● **Problem statement**:
Reproduce the lines below without any change, from the line with "66: (646, 713)" up to and including the line with "84: (689, 612)", and nothing else.
──────── Dataset excerpts ────────
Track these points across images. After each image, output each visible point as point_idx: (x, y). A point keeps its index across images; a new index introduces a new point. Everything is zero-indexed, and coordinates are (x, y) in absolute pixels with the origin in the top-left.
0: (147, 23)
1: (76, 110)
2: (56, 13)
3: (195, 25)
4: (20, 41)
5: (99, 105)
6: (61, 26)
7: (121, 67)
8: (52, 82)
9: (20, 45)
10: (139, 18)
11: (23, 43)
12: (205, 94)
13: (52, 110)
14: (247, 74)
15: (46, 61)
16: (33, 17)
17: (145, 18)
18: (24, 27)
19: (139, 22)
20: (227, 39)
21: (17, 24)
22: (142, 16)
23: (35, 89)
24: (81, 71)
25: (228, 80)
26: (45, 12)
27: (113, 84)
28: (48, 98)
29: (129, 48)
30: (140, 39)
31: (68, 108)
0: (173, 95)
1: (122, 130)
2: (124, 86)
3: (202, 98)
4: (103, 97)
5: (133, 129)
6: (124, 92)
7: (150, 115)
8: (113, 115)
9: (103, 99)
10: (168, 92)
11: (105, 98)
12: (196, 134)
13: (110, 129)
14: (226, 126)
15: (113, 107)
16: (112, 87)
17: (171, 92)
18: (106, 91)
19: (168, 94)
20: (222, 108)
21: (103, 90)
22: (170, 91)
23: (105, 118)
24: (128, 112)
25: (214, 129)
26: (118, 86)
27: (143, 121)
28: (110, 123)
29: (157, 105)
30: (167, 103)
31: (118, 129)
────────
──────── Dataset excerpts ────────
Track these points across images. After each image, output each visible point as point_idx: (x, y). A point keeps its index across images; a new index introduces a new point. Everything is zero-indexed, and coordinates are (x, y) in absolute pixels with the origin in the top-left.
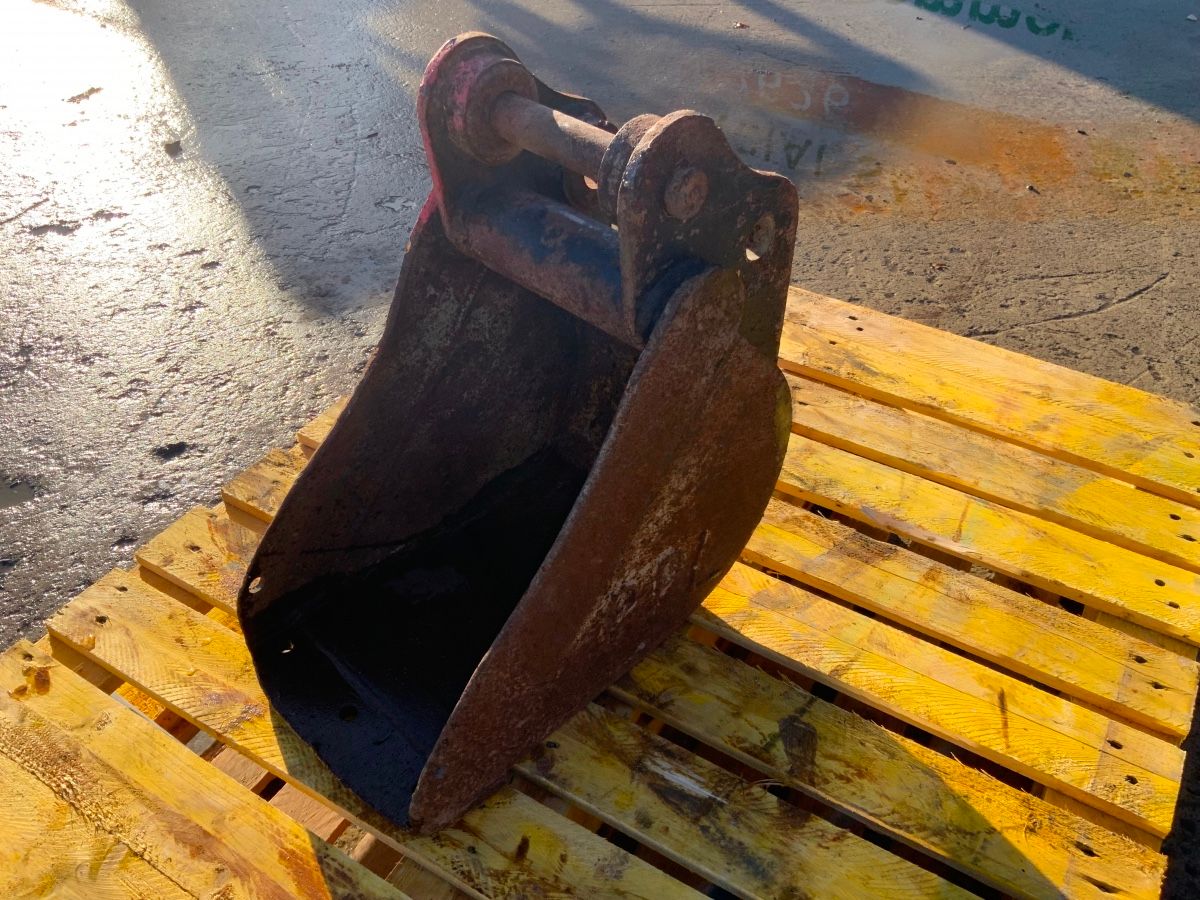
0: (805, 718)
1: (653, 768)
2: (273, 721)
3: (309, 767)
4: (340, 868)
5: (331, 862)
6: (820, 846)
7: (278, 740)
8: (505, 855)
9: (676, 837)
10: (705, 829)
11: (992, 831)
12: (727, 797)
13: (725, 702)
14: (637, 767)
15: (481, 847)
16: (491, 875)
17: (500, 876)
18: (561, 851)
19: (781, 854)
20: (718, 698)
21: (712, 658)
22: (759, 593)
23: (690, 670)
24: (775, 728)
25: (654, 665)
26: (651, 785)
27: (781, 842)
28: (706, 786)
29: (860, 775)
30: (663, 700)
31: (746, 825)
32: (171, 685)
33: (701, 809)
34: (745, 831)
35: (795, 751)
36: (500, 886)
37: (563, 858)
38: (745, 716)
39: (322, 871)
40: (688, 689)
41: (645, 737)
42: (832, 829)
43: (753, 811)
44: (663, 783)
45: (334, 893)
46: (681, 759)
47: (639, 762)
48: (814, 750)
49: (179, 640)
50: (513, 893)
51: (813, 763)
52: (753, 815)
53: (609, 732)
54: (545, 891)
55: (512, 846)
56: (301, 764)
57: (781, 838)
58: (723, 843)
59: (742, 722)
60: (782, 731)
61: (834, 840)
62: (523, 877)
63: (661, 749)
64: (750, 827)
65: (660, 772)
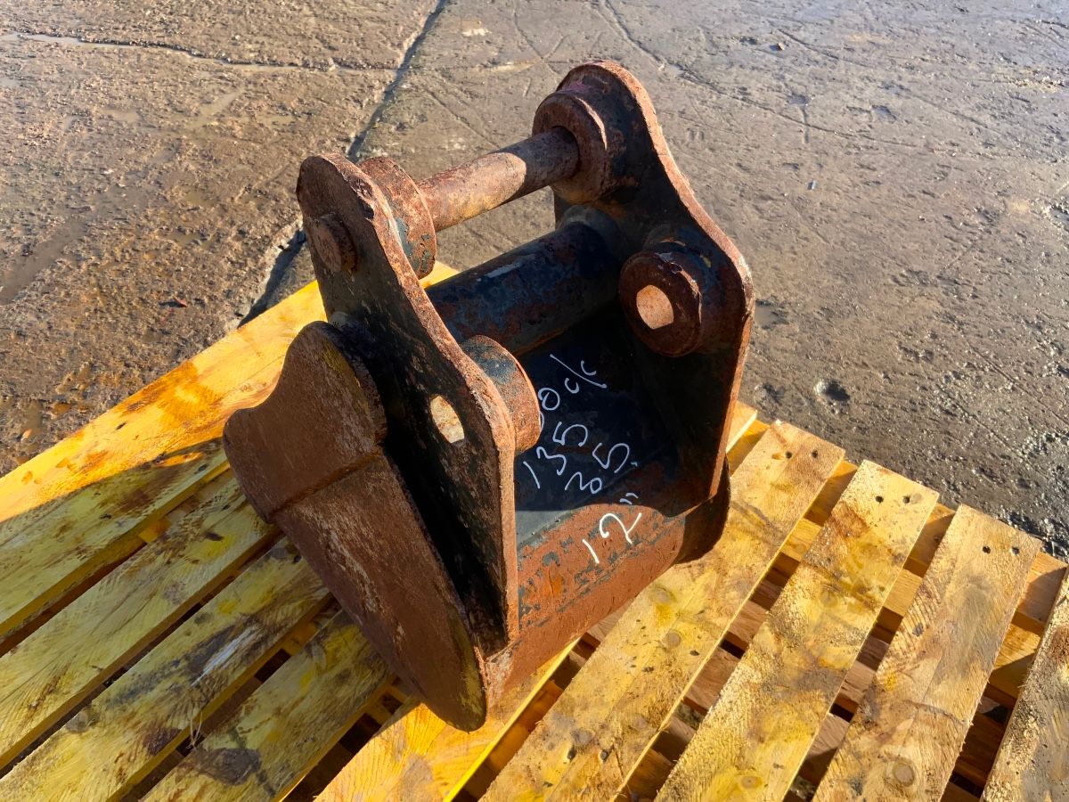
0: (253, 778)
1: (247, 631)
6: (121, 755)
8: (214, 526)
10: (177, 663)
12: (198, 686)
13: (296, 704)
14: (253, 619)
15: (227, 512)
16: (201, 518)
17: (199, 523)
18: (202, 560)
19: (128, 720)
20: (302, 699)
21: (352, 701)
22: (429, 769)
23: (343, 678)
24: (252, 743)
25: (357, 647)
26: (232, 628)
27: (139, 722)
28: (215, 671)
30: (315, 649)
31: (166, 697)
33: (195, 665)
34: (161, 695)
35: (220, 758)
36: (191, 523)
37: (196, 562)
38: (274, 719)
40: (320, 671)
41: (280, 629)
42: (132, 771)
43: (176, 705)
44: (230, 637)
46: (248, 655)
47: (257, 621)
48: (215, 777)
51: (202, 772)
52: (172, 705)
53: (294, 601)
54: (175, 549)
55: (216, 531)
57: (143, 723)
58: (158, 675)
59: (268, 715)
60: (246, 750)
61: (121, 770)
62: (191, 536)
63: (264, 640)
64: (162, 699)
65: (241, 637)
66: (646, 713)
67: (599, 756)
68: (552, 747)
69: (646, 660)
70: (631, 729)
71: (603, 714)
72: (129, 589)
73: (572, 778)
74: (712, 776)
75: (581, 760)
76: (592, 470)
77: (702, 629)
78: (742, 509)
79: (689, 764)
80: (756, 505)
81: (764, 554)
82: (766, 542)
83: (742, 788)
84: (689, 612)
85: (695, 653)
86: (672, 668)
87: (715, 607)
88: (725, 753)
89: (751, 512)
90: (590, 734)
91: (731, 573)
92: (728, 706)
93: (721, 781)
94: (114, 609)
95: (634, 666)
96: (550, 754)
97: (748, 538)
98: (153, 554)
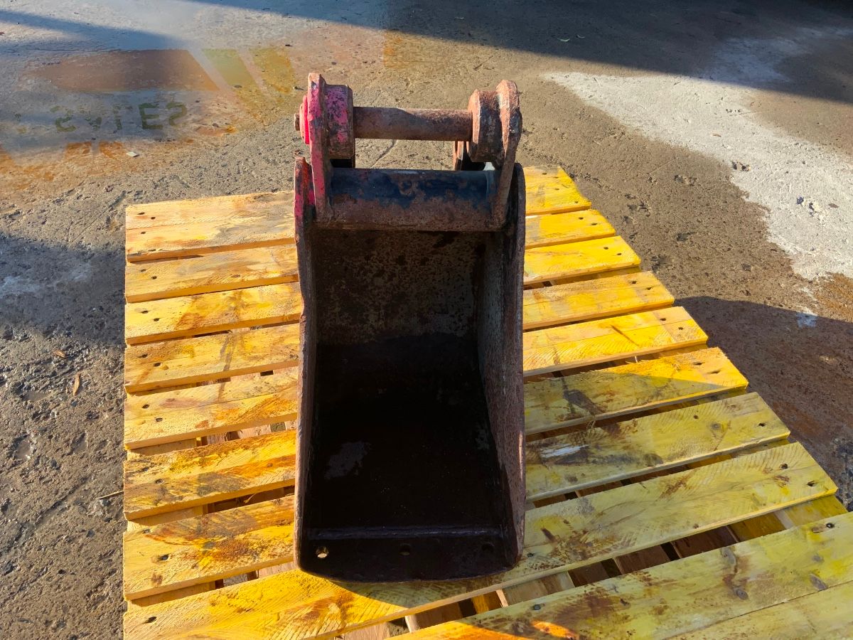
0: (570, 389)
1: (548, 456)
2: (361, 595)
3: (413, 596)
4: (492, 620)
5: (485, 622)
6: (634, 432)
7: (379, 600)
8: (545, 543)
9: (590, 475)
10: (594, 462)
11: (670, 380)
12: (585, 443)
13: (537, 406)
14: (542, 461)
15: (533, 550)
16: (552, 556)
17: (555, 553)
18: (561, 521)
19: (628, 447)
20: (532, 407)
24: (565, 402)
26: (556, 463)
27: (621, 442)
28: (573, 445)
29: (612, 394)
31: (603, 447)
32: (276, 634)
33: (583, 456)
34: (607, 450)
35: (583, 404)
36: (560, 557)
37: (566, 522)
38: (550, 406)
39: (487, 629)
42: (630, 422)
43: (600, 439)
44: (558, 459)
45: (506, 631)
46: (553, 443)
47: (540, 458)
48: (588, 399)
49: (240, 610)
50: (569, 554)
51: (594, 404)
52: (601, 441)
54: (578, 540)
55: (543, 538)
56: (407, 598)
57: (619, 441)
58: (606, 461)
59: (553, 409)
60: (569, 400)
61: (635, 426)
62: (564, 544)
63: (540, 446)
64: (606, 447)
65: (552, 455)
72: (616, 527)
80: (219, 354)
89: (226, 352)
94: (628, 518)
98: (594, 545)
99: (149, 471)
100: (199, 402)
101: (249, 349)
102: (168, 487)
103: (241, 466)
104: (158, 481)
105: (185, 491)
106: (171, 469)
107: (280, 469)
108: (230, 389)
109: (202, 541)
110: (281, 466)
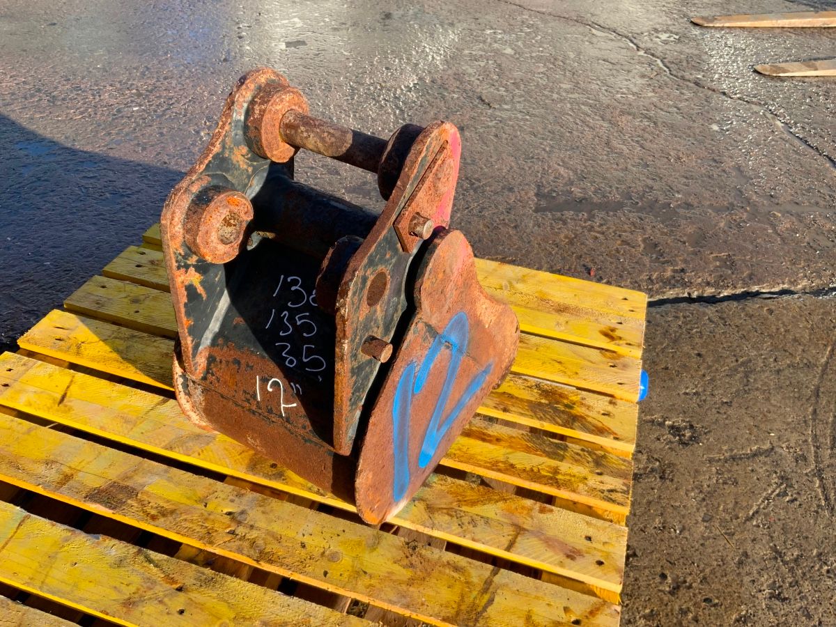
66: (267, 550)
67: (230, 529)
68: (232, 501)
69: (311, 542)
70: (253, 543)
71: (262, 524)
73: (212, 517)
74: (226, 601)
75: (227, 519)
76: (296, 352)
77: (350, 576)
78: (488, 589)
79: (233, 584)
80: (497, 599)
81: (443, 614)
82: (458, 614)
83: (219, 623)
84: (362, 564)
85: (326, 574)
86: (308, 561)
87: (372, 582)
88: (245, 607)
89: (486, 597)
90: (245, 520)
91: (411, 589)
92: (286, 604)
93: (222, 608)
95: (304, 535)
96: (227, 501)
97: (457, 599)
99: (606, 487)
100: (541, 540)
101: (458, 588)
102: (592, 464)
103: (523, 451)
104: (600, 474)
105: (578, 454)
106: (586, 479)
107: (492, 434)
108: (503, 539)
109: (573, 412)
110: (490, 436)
────────
● **Reply**:
66: (646, 713)
67: (599, 756)
68: (552, 747)
69: (646, 660)
70: (631, 729)
71: (603, 714)
72: (129, 589)
73: (572, 778)
74: (712, 776)
75: (581, 760)
76: (592, 470)
77: (702, 629)
78: (742, 509)
79: (689, 764)
80: (756, 505)
81: (764, 554)
82: (766, 542)
83: (742, 788)
84: (689, 612)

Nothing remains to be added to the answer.